How RBI's relaxation of AIF investment rules affects banks, NBFCs
What's the story
The Reserve Bank of India (RBI) has proposed to relax investment norms for banks, non-banking financial companies (NBFCs), and other regulated entities (REs) in Alternate Investment Funds (AIFs).
The move comes after the RBI had introduced stricter measures in December 2023 to prevent potential evergreening through AIFs.
As per the central bank, the measures have instilled a sense of financial discipline among these entities.
Investment regulations
Proposed investment limits and safeguards
Under the proposed guidelines, an RE could hold up to 10% of an AIF's corpus. Collectively, all REs could hold up to 15% of an AIF's corpus.
Further, investments by REs up to 5% of an AIF's corpus wouldn't face any restrictions.

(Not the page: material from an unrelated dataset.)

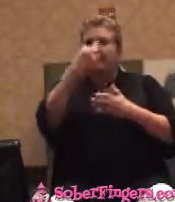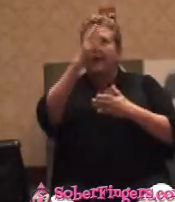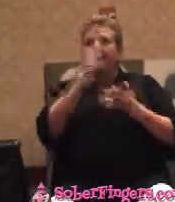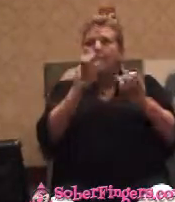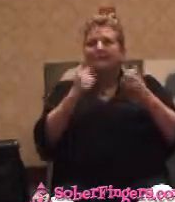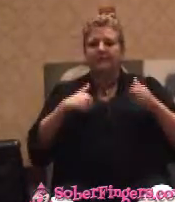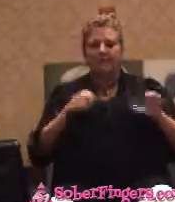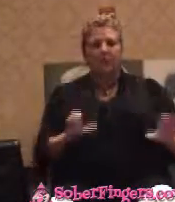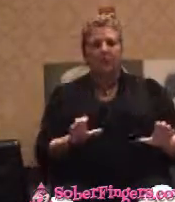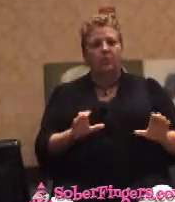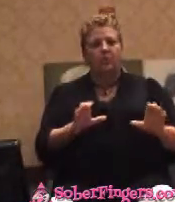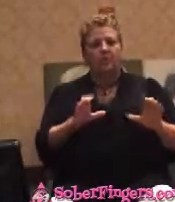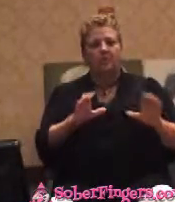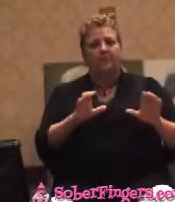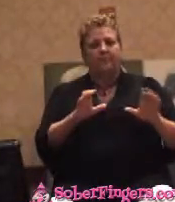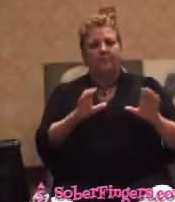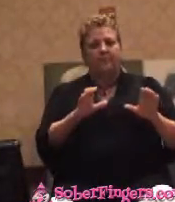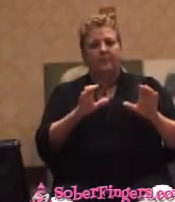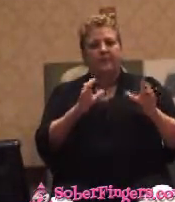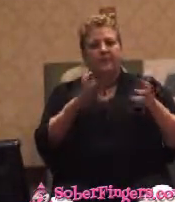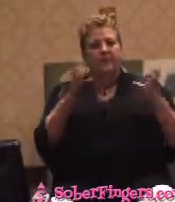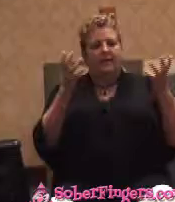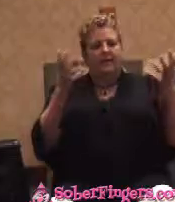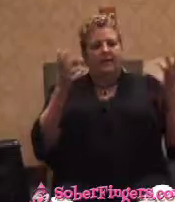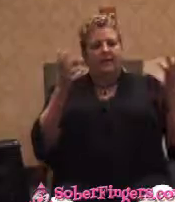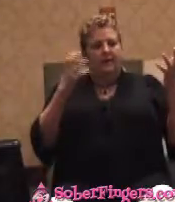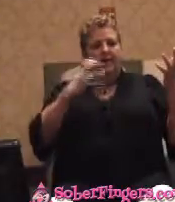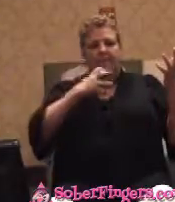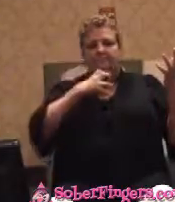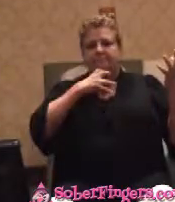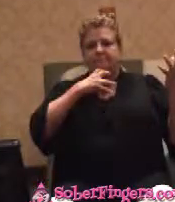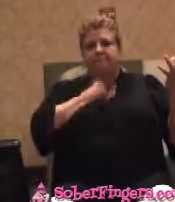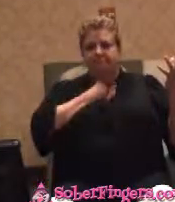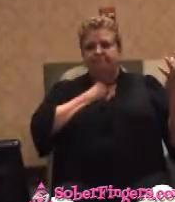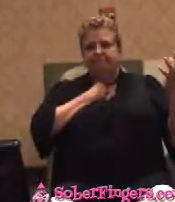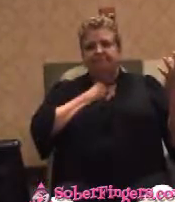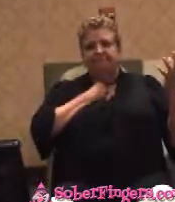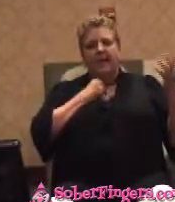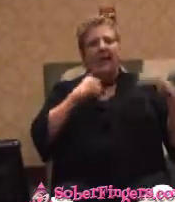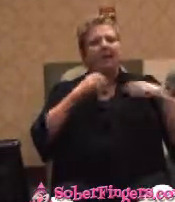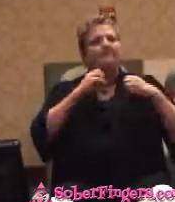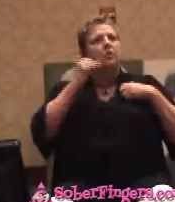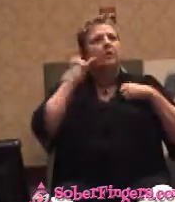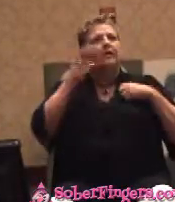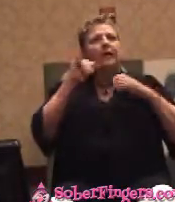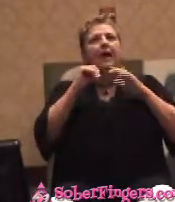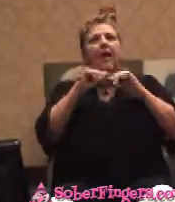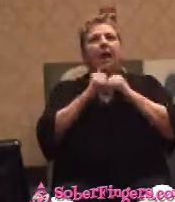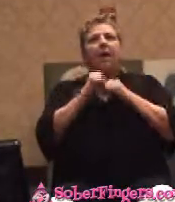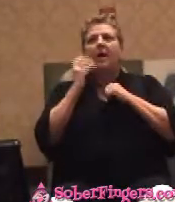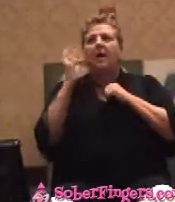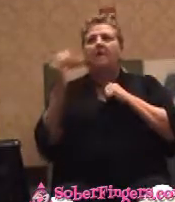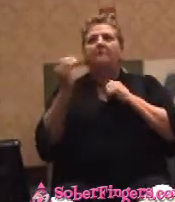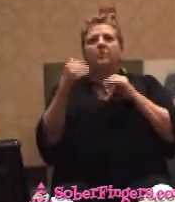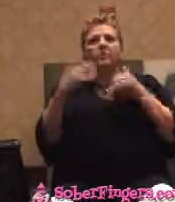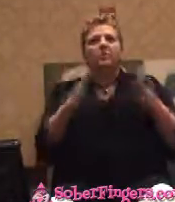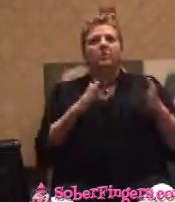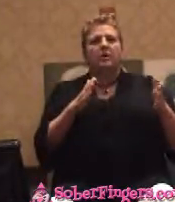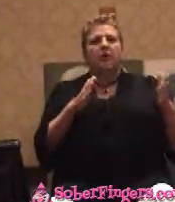Like I said, I didn't make it all. I don't even have any idea how I got out of that room. I was out in the woods, walking around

The draft has provision for debt exposures where RE exceeds 5% of AIF's corpus and the fund holds downstream debt in a firm that also owes the RE, requiring the RE to provision 100% of its proportional exposure.
Timeline
Stakeholders can provide feedback until June 8
The RBI might also exempt some AIFs set up for strategic reasons, in consultation with the Indian government.
Stakeholders can submit their comments on these proposed changes till June 8, 2025.
The main aim of these changes is to strike a balance between risk management and capital flowing into fast-growing sectors such as start-ups, infrastructure, and private credit.